### [TO DO]
Copy each record below faithfully, leaving out images.

Segment Start: EXTRACTED RECORDS

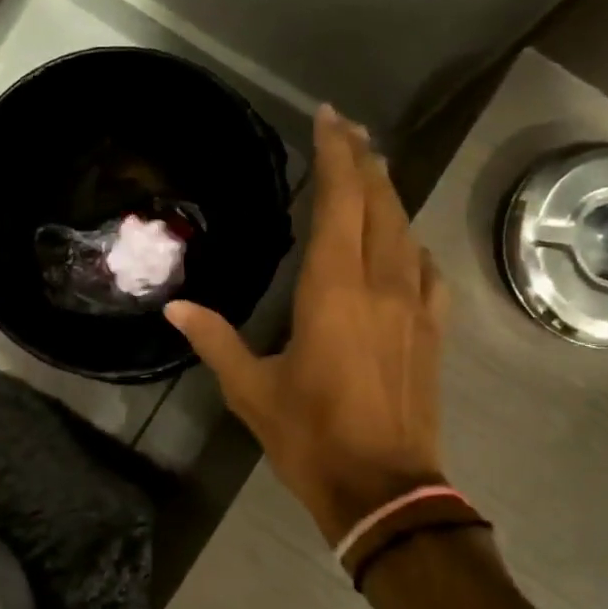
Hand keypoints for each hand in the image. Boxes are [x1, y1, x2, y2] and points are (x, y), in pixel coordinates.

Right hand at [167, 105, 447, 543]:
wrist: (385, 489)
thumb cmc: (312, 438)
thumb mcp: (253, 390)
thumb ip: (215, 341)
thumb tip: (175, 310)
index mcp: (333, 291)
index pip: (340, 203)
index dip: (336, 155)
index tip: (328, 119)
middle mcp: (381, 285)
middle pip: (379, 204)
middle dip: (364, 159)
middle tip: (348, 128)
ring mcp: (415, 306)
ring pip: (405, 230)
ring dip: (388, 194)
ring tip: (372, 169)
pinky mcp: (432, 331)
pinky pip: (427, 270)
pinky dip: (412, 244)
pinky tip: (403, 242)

Segment End: EXTRACTED RECORDS

### [SOLUTION]
Hand keypoints for each hand in the image. Boxes are [x1, y1, x2, y2] and points are (x, y), in pixel coordinates.

Right hand at [167, 105, 447, 543]:
wrist: (385, 489)
thumb cmc: (312, 438)
thumb mcp: (253, 390)
thumb ip: (215, 341)
thumb tip: (175, 310)
index mcp: (333, 291)
index pip: (340, 203)
index dip: (336, 155)
index tip: (328, 119)
middle mcp: (381, 285)
middle pip: (379, 204)
middle dip: (364, 159)
middle tip: (348, 128)
ring mcp: (415, 306)
ring pip: (405, 230)
ring dip: (388, 194)
ring tip: (372, 169)
pinky mcp: (432, 331)
pinky pip: (427, 270)
pinky dip: (412, 244)
pinky tip: (403, 242)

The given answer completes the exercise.